Permira completes Squarespace acquisition after upping bid to $7.2B


Website builder Squarespace is no longer a publicly-traded company, after private equity firm Permira procured all remaining common stock in the firm.

Permira first revealed plans to acquire Squarespace back in May, offering shareholders in the NYSE-traded company $44 per share — this equated to an equity valuation of $6.6 billion, and an enterprise valuation of $6.9 billion. However, proxy advisory firm Institutional Shareholder Services (ISS) recommended that Squarespace shareholders reject the offer, on the basis that the transaction didn’t maximize the value for shareholders — particularly given that Squarespace’s financial outlook was strong.

And so Permira upped its offer last month to $46.50 per share, representing a valuation of around $7.2 billion. On Monday, Permira announced that it had successfully bought most of the shares and would be completing a second-step merger to acquire all outstanding shares from remaining shareholders who didn’t participate in the tender offer — and that step is now complete.

On Tuesday, Squarespace also completed the sale of its restaurant reservation service Tock to American Express, in a deal valued at $400 million.

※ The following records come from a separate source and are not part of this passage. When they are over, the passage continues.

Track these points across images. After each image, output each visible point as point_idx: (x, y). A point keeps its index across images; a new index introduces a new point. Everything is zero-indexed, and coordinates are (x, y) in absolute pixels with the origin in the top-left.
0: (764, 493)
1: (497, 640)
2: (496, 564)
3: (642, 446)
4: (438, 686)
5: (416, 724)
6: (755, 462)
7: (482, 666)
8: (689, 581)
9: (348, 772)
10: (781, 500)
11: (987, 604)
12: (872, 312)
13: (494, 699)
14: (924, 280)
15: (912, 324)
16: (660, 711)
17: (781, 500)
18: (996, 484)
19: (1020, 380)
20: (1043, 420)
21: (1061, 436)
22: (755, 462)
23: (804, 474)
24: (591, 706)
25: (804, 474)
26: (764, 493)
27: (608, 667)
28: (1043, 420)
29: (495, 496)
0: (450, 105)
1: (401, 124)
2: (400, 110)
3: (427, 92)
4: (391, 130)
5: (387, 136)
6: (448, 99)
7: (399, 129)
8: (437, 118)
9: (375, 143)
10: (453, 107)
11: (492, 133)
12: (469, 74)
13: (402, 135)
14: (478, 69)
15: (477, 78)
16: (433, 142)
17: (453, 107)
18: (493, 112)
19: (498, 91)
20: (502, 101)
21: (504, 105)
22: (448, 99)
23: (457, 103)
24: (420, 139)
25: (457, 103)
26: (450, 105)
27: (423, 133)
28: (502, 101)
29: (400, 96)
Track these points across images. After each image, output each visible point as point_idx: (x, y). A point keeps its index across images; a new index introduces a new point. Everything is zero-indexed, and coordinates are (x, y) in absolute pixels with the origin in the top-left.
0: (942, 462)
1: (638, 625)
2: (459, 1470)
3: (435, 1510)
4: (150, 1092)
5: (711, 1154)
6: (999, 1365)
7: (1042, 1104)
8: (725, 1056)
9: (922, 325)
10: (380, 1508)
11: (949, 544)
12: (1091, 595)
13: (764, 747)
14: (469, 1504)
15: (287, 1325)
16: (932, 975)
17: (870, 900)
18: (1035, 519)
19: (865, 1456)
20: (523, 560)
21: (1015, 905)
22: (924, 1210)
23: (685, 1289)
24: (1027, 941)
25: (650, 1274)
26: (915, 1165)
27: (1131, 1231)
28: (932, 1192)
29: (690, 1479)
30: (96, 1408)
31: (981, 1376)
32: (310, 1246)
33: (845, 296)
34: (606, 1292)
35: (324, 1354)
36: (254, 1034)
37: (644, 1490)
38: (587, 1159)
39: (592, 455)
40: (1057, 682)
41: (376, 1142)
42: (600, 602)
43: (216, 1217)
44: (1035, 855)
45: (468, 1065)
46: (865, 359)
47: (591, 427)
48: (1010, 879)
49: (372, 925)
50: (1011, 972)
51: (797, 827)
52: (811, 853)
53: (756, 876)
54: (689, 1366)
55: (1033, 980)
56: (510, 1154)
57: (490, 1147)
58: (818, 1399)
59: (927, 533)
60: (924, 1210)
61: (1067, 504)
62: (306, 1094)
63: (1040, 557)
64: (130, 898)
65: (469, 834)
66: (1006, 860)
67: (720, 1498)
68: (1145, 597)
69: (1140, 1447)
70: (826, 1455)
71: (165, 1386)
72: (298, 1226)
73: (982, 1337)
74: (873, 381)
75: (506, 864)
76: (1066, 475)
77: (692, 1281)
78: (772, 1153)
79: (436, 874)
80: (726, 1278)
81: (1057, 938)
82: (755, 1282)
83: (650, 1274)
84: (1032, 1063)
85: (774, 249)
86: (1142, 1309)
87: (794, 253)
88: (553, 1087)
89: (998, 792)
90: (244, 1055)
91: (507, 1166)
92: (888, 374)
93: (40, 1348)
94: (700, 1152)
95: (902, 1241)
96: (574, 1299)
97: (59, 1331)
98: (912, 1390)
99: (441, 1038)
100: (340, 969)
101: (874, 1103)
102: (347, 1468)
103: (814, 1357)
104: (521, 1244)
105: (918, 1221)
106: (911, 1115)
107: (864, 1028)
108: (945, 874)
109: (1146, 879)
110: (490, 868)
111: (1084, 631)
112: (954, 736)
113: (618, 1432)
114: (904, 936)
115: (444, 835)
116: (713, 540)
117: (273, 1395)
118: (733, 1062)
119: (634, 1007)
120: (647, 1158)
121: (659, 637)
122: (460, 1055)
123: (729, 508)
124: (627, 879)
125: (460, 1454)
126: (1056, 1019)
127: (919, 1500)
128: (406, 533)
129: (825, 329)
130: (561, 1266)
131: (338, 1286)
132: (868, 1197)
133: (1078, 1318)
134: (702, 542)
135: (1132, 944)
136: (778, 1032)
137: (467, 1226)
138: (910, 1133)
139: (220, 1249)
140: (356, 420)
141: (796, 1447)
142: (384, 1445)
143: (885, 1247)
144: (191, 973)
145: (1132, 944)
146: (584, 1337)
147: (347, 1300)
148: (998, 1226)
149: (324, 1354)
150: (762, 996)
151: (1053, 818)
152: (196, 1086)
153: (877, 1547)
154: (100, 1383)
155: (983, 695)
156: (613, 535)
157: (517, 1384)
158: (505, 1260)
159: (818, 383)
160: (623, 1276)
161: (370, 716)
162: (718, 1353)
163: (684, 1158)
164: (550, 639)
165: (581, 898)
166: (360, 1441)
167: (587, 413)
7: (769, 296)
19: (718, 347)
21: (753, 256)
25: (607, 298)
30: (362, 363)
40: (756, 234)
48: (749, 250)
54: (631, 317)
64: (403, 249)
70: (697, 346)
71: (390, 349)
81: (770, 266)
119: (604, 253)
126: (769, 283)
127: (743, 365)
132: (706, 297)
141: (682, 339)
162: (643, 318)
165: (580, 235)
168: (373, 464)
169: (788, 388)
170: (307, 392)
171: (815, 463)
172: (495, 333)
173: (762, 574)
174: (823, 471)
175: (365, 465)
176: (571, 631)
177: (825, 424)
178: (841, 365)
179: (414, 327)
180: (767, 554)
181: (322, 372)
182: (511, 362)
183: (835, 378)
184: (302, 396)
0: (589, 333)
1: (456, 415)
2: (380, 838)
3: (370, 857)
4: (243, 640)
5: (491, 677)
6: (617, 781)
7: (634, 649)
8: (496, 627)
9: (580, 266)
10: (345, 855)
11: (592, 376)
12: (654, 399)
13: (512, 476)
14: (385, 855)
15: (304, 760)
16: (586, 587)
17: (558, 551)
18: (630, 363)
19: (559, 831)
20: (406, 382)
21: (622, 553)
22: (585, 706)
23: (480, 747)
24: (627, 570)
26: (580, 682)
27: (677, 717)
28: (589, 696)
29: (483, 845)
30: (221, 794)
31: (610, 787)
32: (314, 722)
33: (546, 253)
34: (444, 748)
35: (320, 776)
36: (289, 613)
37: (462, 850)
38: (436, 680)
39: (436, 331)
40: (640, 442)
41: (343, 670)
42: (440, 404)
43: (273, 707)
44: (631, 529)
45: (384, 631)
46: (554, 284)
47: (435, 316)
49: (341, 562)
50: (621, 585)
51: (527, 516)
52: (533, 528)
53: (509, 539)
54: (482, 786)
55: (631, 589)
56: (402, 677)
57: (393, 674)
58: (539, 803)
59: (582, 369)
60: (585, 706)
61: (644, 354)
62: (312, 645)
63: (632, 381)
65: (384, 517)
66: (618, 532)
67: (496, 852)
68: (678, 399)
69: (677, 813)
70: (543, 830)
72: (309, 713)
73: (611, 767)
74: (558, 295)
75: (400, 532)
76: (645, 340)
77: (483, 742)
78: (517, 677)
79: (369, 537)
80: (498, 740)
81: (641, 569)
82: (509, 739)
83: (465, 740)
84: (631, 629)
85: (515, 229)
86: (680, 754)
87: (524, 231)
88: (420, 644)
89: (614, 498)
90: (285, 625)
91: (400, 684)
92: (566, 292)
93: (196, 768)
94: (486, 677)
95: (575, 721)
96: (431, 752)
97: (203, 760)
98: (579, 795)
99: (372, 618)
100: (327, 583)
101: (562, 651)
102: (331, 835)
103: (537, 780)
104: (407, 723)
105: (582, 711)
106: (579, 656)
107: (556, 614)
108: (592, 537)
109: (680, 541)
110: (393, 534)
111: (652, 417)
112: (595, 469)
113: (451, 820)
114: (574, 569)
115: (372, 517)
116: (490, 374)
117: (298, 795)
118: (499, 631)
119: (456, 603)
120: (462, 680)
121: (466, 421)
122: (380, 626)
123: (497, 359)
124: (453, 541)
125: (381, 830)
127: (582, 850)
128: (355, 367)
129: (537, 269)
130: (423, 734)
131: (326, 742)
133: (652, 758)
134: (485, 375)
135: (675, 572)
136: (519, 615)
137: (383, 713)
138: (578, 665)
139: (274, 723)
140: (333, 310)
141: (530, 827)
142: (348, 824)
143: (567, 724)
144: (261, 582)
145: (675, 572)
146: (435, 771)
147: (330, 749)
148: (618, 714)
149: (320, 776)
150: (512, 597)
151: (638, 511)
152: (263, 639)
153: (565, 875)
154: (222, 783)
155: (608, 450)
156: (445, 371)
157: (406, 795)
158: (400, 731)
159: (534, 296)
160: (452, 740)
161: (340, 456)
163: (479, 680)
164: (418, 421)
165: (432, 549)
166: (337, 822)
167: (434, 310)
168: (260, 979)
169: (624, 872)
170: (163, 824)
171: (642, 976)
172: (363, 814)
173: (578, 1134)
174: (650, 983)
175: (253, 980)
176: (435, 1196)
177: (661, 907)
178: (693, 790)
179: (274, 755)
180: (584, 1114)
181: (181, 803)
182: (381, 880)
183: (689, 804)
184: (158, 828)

Founded in 2004 by Anthony Casalena, Squarespace is a no-code platform for SMEs and freelancers to build websites, blogs and online stores. The company filed to go public in 2021, hitting a peak market cap of $8 billion — well below its peak private valuation of $10 billion. However, the company’s market cap plummeted to $2 billion in 2022, before soaring back up past the $5 billion mark off the back of strong earnings.

Permira’s bid represents a 36.4% premium over Squarespace’s 3-month average price leading up to the transaction announcement in May, and it’s also one of the biggest take-private deals of 2024.

Casalena will continue as Squarespace’s CEO and chairman, and Permira says that he has “rolled over a substantial majority” of his Squarespace equity rather than cashing it all out — this means he remains one of his company’s biggest shareholders. VC firms Accel and General Atlantic are also remaining what Casalena calls “meaningful investors” post-acquisition.